Sin embargo, las cosas parecen estar cambiando. A la destitución de Rousseff se suman la llegada al poder en Argentina de Mauricio Macri y el fin del kirchnerismo peronista, en Bolivia el pueblo dijo no a los intentos de Evo Morales de reelegirse en 2019, en Venezuela la oposición liberal derrotó electoralmente al chavismo y tomó el control de la Asamblea Nacional, y en Perú el próximo gobierno ya no será izquierdista (no lo son los dos candidatos que se medirán en las urnas el 5 de junio).

La caída de Rousseff impacta muy negativamente al resto de los gobiernos populistas porque se trata del mayor y más influyente país latinoamericano, que ahora los dejará de apadrinar y de apoyar políticamente en foros internacionales.

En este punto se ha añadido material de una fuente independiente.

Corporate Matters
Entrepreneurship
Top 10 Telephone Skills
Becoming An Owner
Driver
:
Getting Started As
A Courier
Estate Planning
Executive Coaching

Para la dictadura militar cubana es un mazazo, pues el gobierno del PT ha estado subsidiando a los Castro. En Brasil hay casi 12.000 médicos cubanos que perciben un salario oficial de unos 4.200 dólares mensuales, pero el gobierno del PT ha facilitado, con gran placer solidario, que La Habana le confisque a cada médico unos $3.000 mensuales de ese salario, lo que significa un subsidio de $408 millones anuales a la peor tiranía habida nunca en las Américas.

Igualmente, el Gobierno brasileño le regaló a los Castro y su claque militar cientos de millones de dólares en la construcción e instalación del puerto del Mariel. Resulta que según los funcionarios de Brasilia y los ejecutivos corruptos de la constructora Odebrecht, la obra costó casi $1.000 millones, pero expertos brasileños y una investigación de DIARIO DE CUBA afirman que el costo real no puede haber pasado de $600 millones. O sea, el Gobierno del PT, Odebrecht y el régimen cubano al parecer inflaron los costos para quedarse con la diferencia.

Pero más allá del dinero, el giro de timón en el gigante sudamericano, sumado a los demás factores mencionados, debilita sustancialmente el soporte político de la izquierda radical latinoamericana al castrismo y el chavismo.

Siendo optimistas podría pensarse que quizás el desmoronamiento del populismo, ya efectivo al menos parcialmente, contribuya a presionar a la gerontocracia de La Habana para que afloje la mano que asfixia a los cubanos. ¿Lo hará?